Continuous Machine Learning (CML)

  • Continuous Machine Learning CML is an open-source CLI tool for implementing continuous integration & delivery (CI/CD) with a focus on MLOps.

  • CML assists with orchestration, testing and monitoring ML applications.

  • Integrates with GitHub Actions.

  • CML assists with automating development workflows:

    • Machine provisioning: for training (e.g. Docker Container) using AWS/Azure/GCP or on-prem

    • Comparing ML experiments

    • Monitoring changing datasets with DVC.

      • DVC can also help visualize how metrics differ between commits in the report.

  • CML Supports generating Markdown reports (e.g. plots/metrics) embedded in a pull-request.

Example

name: train-my-model

on: [push]

jobs:
  deploy-runner:
    runs-on: [ubuntu-latest]
    steps:
      - uses: actions/checkout@v2

      - uses: iterative/setup-cml@v1

      - name: deploy
        shell: bash
        env:
          repo_token: ${{ secrets.PERSONAL_ACCESS_TOKEN }}
          AWS_ACCESS_KEY_ID: ${{ secrets.AWS_ACCESS_KEY_ID }}
          AWS_SECRET_ACCESS_KEY: ${{ secrets.AWS_SECRET_ACCESS_KEY }}
        run: |
          cml-runner \
          --cloud aws \
          --cloud-region us-west \
          --cloud-type=t2.micro \
          --labels=cml-runner
  run:
    needs: deploy-runner
    runs-on: [self-hosted,cml-runner]
    container: docker://dvcorg/cml

    steps:
    - uses: actions/checkout@v2

    - uses: actions/setup-python@v2
      with:
        python-version: '3.6'

    - name: cml
      env:
        repo_token: ${{ secrets.PERSONAL_ACCESS_TOKEN }}
      run: |
        python --version
        pip install -r requirements.txt
        python train.py
        echo "## Report from your EC2 Instance" > report.md
        cat metrics.txt >> report.md
        cml-publish "confusion_matrix.png" --md >> report.md
        cml-send-comment report.md

Reference


Production Monitoring

Types of Drift

  • Concept Drift when the change in P(Y|X) is a shifted in the actual relationship between the model inputs and the output.

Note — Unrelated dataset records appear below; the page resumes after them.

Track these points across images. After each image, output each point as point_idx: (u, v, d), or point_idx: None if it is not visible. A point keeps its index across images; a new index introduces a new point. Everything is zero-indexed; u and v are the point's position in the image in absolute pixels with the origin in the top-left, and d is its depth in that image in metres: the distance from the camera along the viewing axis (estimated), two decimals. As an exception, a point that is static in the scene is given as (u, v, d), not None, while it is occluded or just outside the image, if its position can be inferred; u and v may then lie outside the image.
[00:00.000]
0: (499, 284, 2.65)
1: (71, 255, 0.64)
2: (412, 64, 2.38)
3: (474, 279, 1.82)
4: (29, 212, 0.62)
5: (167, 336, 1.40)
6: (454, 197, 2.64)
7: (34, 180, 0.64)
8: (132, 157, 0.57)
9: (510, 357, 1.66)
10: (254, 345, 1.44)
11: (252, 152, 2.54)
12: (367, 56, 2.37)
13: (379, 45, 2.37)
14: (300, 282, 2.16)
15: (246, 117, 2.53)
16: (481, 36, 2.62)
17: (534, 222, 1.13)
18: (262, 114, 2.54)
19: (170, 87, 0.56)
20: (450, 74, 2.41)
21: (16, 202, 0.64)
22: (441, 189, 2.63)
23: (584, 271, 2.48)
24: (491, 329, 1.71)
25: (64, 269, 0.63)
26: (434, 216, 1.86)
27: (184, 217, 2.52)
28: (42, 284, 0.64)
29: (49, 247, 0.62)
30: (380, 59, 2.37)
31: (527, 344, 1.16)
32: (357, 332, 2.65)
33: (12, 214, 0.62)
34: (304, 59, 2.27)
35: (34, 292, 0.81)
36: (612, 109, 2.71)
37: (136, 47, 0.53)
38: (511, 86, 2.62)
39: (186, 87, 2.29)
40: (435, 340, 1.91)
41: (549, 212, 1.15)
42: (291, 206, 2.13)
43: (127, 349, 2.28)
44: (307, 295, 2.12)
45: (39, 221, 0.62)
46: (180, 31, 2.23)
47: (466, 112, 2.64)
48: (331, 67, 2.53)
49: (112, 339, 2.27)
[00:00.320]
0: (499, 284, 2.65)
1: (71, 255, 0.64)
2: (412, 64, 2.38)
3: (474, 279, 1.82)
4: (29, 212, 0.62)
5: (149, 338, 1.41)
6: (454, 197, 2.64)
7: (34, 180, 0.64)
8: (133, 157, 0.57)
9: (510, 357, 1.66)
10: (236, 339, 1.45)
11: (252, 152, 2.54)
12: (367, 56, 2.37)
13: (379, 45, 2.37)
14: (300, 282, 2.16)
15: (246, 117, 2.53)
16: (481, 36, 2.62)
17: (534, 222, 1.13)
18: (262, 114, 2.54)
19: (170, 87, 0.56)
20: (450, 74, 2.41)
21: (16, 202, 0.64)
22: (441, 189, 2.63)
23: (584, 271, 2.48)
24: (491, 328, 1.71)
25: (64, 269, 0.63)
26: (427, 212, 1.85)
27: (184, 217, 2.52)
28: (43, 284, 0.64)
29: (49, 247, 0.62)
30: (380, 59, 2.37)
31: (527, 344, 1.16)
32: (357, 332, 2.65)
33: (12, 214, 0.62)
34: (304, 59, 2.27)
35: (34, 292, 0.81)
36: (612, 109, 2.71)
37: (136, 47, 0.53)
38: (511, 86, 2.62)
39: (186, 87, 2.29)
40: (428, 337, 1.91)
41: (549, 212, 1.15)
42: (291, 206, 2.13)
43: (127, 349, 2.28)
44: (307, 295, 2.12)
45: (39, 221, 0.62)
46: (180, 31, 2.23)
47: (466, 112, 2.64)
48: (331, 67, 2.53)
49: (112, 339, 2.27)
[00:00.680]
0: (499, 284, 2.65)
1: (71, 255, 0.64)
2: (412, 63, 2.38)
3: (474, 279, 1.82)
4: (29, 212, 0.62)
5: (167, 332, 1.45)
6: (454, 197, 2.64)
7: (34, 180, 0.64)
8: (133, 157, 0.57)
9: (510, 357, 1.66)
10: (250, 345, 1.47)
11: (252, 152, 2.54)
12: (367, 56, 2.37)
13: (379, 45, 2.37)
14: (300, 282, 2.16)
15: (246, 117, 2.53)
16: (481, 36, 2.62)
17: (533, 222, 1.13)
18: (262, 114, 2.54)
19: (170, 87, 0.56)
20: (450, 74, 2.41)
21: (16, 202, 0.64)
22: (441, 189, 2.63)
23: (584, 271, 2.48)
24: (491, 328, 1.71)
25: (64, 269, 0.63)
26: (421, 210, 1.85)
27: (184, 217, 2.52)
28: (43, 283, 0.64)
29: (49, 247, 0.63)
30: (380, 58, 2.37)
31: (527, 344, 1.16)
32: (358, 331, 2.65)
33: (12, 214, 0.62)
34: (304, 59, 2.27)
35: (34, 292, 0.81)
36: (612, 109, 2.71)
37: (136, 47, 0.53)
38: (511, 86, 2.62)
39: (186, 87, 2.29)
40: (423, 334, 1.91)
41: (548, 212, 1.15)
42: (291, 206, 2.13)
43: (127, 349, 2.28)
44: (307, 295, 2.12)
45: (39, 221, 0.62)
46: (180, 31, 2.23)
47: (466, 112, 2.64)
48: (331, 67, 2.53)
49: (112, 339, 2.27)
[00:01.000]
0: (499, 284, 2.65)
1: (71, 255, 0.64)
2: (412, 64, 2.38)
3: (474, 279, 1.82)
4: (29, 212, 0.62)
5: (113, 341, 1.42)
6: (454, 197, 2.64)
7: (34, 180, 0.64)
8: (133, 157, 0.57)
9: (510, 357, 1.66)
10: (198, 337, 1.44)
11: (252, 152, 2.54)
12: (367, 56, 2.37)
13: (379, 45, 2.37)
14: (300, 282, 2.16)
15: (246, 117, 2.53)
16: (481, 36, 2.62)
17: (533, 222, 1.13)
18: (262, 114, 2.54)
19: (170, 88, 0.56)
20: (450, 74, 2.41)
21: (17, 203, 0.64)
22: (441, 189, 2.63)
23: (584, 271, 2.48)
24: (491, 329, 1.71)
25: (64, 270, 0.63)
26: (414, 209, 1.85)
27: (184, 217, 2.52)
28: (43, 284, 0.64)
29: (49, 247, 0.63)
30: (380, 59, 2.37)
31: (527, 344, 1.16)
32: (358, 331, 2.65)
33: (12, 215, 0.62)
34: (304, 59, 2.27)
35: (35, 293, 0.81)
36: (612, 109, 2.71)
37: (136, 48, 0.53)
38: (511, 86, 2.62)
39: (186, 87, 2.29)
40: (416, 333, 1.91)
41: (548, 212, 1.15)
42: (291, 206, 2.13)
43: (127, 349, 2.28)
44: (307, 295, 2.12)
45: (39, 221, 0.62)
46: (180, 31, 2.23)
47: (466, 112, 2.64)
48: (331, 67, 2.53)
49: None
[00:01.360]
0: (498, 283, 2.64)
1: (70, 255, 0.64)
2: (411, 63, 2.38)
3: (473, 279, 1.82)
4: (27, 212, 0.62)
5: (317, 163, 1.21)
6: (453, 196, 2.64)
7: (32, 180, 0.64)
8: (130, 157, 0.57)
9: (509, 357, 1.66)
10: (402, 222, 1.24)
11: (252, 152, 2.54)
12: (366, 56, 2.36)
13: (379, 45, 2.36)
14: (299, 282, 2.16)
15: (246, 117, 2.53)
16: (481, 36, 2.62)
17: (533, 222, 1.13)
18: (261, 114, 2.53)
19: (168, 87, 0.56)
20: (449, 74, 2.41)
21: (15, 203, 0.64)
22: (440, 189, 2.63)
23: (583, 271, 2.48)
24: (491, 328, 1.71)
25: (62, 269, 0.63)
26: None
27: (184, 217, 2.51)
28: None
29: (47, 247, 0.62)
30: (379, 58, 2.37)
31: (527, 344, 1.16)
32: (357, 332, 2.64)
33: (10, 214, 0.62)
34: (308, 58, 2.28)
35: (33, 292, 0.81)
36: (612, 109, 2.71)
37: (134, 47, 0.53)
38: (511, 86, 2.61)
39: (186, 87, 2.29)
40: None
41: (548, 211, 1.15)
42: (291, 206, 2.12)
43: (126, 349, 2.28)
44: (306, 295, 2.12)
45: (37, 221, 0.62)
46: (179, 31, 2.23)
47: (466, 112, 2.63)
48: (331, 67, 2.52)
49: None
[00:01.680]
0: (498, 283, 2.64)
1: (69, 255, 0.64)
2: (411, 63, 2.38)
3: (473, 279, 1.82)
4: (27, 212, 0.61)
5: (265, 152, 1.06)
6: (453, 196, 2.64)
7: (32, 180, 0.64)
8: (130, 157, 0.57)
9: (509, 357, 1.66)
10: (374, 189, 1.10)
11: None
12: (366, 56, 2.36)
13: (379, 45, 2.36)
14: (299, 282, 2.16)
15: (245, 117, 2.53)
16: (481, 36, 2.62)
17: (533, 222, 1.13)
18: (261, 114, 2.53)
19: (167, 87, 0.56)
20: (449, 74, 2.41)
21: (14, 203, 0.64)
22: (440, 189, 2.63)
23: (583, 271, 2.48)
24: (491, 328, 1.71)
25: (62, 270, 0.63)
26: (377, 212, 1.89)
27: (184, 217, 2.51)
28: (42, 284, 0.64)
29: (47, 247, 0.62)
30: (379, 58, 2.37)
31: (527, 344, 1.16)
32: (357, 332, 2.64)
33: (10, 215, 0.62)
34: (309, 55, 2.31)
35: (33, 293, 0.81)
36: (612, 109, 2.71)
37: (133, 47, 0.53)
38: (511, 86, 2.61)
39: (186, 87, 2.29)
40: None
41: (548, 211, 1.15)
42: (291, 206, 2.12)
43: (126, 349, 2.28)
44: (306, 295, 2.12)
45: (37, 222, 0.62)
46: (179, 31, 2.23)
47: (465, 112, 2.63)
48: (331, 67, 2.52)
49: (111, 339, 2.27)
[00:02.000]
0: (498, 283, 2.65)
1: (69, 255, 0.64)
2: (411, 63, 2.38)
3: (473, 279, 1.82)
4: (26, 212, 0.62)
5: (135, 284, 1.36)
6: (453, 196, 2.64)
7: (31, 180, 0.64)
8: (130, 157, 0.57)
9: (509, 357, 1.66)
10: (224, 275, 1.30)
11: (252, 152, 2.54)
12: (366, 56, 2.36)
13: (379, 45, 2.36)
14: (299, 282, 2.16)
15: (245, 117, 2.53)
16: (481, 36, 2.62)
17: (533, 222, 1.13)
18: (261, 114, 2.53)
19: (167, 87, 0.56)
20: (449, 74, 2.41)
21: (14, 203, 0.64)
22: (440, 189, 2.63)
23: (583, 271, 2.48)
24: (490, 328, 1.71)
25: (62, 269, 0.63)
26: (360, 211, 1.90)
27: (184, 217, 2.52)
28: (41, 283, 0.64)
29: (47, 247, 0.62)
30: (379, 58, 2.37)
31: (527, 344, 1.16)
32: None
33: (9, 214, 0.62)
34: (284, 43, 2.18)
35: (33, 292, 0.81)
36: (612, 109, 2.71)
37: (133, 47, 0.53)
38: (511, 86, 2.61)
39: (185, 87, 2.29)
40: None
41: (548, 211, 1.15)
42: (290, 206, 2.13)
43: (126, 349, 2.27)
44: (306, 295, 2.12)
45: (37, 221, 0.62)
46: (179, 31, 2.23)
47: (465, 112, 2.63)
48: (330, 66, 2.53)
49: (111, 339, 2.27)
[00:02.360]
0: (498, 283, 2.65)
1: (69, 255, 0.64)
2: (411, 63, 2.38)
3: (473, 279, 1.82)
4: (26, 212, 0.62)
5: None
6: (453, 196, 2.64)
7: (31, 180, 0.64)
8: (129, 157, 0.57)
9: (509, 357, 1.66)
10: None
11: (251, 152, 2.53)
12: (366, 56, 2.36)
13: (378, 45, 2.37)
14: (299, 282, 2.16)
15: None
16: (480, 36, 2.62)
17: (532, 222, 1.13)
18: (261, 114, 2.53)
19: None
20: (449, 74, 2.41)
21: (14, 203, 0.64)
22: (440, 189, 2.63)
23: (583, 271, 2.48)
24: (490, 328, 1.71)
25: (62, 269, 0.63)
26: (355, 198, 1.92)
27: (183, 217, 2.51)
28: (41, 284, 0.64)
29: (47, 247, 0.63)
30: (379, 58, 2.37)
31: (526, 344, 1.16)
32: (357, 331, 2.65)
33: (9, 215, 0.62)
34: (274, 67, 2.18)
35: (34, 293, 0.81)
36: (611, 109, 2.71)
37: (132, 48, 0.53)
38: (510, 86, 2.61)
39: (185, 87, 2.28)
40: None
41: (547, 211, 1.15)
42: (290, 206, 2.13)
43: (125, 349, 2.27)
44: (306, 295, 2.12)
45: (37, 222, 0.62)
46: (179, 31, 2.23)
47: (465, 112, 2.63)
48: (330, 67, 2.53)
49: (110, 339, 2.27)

  • Prediction Drift when the change in P(Y_pred|X) is shifted in the model’s predictions.

  • Label Drift when the change in P(Y Ground Truth) is shifted in the model’s output or label distribution.

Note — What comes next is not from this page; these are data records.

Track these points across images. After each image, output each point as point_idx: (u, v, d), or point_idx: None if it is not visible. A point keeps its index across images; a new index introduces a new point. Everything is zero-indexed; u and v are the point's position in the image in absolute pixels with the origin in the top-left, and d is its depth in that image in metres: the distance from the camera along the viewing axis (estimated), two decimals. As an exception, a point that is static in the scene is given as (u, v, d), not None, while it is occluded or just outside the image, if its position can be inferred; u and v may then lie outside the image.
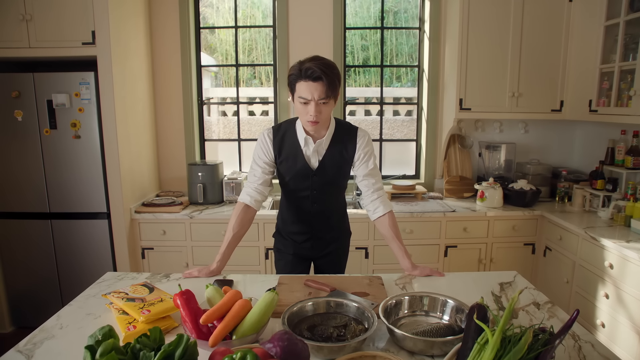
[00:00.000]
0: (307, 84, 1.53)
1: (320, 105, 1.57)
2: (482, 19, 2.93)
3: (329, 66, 1.55)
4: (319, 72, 1.51)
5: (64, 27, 2.56)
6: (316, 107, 1.56)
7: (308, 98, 1.55)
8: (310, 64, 1.52)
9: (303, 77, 1.53)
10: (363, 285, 1.56)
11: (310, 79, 1.52)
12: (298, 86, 1.56)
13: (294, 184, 1.78)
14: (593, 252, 2.39)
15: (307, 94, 1.54)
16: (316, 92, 1.53)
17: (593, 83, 2.76)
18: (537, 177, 3.21)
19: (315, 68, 1.51)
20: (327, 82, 1.53)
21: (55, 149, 2.69)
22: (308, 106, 1.57)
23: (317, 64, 1.52)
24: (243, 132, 3.55)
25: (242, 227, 1.72)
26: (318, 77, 1.52)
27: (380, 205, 1.74)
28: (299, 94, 1.56)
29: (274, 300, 1.19)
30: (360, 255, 2.88)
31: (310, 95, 1.54)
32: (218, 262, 1.68)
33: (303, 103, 1.57)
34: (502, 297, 1.52)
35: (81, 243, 2.80)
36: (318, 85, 1.53)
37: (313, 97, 1.54)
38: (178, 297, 1.19)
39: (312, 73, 1.51)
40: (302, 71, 1.53)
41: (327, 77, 1.53)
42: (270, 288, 1.52)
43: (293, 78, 1.56)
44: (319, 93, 1.54)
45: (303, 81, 1.54)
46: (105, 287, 1.59)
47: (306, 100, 1.55)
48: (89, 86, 2.61)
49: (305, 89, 1.54)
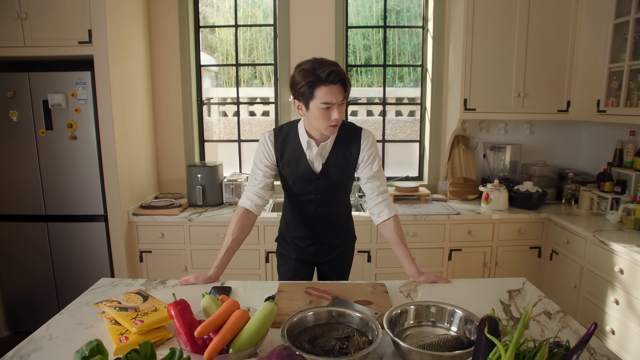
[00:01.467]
0: (328, 88, 1.49)
1: (341, 107, 1.54)
2: (487, 17, 2.87)
3: (341, 68, 1.53)
4: (338, 77, 1.48)
5: (60, 25, 2.50)
6: (339, 109, 1.53)
7: (333, 102, 1.50)
8: (325, 69, 1.48)
9: (324, 82, 1.48)
10: (366, 293, 1.50)
11: (332, 83, 1.48)
12: (318, 92, 1.49)
13: (297, 187, 1.73)
14: (602, 256, 2.32)
15: (331, 97, 1.50)
16: (340, 94, 1.51)
17: (601, 83, 2.69)
18: (542, 178, 3.14)
19: (333, 74, 1.48)
20: (345, 85, 1.52)
21: (51, 150, 2.64)
22: (331, 111, 1.52)
23: (332, 68, 1.49)
24: (244, 133, 3.49)
25: (241, 232, 1.67)
26: (340, 80, 1.49)
27: (385, 209, 1.68)
28: (322, 100, 1.50)
29: (273, 311, 1.13)
30: (363, 259, 2.82)
31: (334, 99, 1.50)
32: (216, 268, 1.63)
33: (326, 108, 1.52)
34: (512, 305, 1.46)
35: (78, 246, 2.74)
36: (339, 88, 1.51)
37: (337, 101, 1.51)
38: (172, 308, 1.13)
39: (335, 77, 1.48)
40: (321, 77, 1.48)
41: (344, 80, 1.52)
42: (269, 297, 1.47)
43: (310, 84, 1.49)
44: (342, 96, 1.52)
45: (324, 86, 1.49)
46: (99, 294, 1.53)
47: (329, 105, 1.51)
48: (86, 86, 2.56)
49: (328, 93, 1.49)
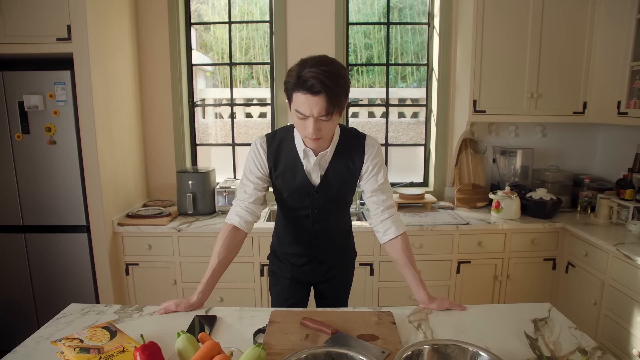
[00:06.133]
0: (304, 96, 1.23)
1: (320, 122, 1.28)
2: (498, 12, 2.67)
3: (334, 76, 1.23)
4: (319, 86, 1.20)
5: (36, 20, 2.30)
6: (315, 123, 1.27)
7: (306, 114, 1.25)
8: (311, 73, 1.20)
9: (301, 88, 1.23)
10: (370, 324, 1.30)
11: (309, 92, 1.22)
12: (295, 97, 1.26)
13: (293, 201, 1.53)
14: (627, 271, 2.13)
15: (304, 108, 1.25)
16: (316, 107, 1.24)
17: (622, 83, 2.49)
18: (555, 185, 2.95)
19: (315, 80, 1.20)
20: (329, 97, 1.23)
21: (28, 156, 2.44)
22: (306, 122, 1.28)
23: (319, 73, 1.20)
24: (240, 136, 3.30)
25: (229, 253, 1.47)
26: (318, 92, 1.21)
27: (392, 226, 1.48)
28: (296, 107, 1.27)
29: (259, 359, 0.94)
30: (365, 272, 2.62)
31: (308, 111, 1.24)
32: (200, 293, 1.43)
33: (301, 118, 1.28)
34: (539, 339, 1.26)
35: (58, 259, 2.54)
36: (318, 100, 1.22)
37: (312, 114, 1.25)
38: (139, 354, 0.94)
39: (312, 86, 1.21)
40: (300, 80, 1.22)
41: (330, 92, 1.22)
42: (258, 330, 1.28)
43: (290, 86, 1.26)
44: (319, 109, 1.24)
45: (300, 93, 1.23)
46: (65, 325, 1.34)
47: (304, 116, 1.27)
48: (65, 87, 2.36)
49: (302, 103, 1.24)
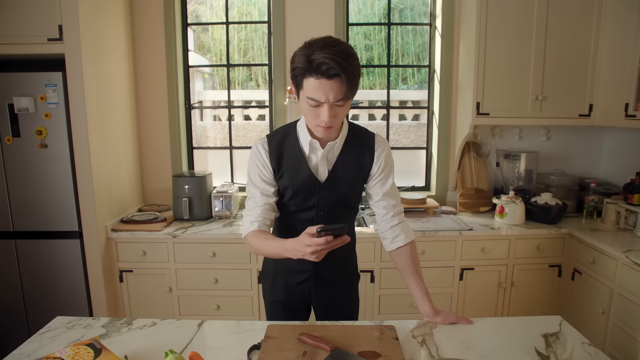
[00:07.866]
0: (318, 81, 1.14)
1: (335, 108, 1.19)
2: (502, 12, 2.60)
3: (348, 56, 1.14)
4: (337, 69, 1.11)
5: (27, 20, 2.23)
6: (330, 110, 1.18)
7: (321, 100, 1.16)
8: (323, 55, 1.11)
9: (314, 73, 1.13)
10: (372, 339, 1.23)
11: (324, 77, 1.13)
12: (306, 83, 1.17)
13: (296, 203, 1.40)
14: (637, 280, 2.05)
15: (319, 94, 1.15)
16: (332, 92, 1.15)
17: (631, 84, 2.42)
18: (560, 189, 2.88)
19: (331, 62, 1.10)
20: (347, 80, 1.14)
21: (18, 160, 2.37)
22: (320, 109, 1.19)
23: (332, 55, 1.11)
24: (239, 139, 3.23)
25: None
26: (335, 75, 1.12)
27: (402, 234, 1.41)
28: (308, 94, 1.17)
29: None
30: (366, 280, 2.55)
31: (324, 97, 1.15)
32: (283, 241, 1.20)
33: (313, 105, 1.19)
34: (551, 356, 1.19)
35: (50, 266, 2.46)
36: (334, 84, 1.14)
37: (327, 99, 1.16)
38: (121, 378, 0.87)
39: (328, 70, 1.11)
40: (313, 65, 1.12)
41: (347, 73, 1.13)
42: (253, 346, 1.19)
43: (299, 71, 1.17)
44: (335, 94, 1.15)
45: (314, 78, 1.14)
46: (48, 341, 1.26)
47: (318, 103, 1.18)
48: (57, 88, 2.29)
49: (317, 88, 1.15)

  • Feature Drift when a change in P(X) is a shifted in the model’s input data distribution.

Detecting Drift

Data drifts involve a statistical change in the underlying data. Below are several approaches than can be implemented to automatically detect drift.

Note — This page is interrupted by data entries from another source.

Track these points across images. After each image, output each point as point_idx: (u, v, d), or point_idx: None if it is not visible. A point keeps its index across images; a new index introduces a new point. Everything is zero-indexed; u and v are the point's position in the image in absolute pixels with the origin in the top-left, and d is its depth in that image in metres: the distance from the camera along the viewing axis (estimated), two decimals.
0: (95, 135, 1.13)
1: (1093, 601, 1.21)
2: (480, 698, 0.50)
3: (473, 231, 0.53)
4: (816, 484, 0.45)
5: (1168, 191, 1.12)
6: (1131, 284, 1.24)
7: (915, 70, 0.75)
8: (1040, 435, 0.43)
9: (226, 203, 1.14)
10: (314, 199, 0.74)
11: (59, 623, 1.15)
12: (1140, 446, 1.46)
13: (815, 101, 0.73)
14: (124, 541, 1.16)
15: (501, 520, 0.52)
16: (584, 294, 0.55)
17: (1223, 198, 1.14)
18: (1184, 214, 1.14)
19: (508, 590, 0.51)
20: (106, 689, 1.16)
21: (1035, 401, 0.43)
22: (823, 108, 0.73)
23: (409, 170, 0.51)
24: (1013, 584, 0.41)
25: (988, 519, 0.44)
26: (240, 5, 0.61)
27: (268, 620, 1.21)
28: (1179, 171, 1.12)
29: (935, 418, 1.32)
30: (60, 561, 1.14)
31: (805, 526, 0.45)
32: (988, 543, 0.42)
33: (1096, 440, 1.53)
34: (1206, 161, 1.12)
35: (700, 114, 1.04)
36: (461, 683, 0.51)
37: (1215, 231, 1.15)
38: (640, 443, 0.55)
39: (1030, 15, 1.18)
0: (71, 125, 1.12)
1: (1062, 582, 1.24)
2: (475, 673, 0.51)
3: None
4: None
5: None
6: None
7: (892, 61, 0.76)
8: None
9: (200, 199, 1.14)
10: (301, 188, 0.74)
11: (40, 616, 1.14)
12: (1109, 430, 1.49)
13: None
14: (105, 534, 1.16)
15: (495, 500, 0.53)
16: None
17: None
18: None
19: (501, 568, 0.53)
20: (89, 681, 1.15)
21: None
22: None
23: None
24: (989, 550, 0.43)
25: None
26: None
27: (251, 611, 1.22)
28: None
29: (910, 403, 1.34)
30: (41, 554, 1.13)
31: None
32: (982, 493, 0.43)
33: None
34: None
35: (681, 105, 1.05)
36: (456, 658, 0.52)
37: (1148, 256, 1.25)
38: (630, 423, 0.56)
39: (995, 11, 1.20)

Detect Drift for Structured Images

  • Data Type Check: inferred vs observed data types

  • Completeness Check: completeness of non-null values (%) vs threshold

  • Baseline Drift Check: deviation from baseline (%) vs threshold

  • Missing Column Check: observed columns vs baseline columns

  • Extra Column Check: observed columns vs baseline columns

  • Categorical Values Check: observed unknown values vs baseline known values

  • Data Quality Checks: Recurring, Incremental, Outlier, Abrupt Changes, etc.

  • Adaptive Sliding Window: Works by keeping track of several statistical properties of data within a window that automatically grows and shrinks.

  • Kolmogorov-Smirnov Test a nonparametric test, meaning doesn’t assume any particular underlying distribution. This test compares your data with a known distribution and test if they come from the same distribution.

    • Null Hypothesis: Samples are from the same distribution

Detect Drift for Images

  • One approach to detect data drift for image data is to train an Autoencoder on the training dataset and to use this representation to reconstruct data that is being presented to the model at inference time.

  • If intuition is that the reconstruction error is high then the data being presented to the model is different from what it was trained on.

  • Steps:

    • Learn a low dimensional representation of the training dataset: encoder.

    • Reconstruct a validation dataset using the representation from Step 1 : decoder

    • Store the error loss as baseline for the reconstruction loss.

    • Determine if the image presented at inference time exceeds the baseline.

Detecting Model Drift

  • Kullback–Leibler: measures how one probability distribution is different from a second, reference probability distribution (e.g. training vs production).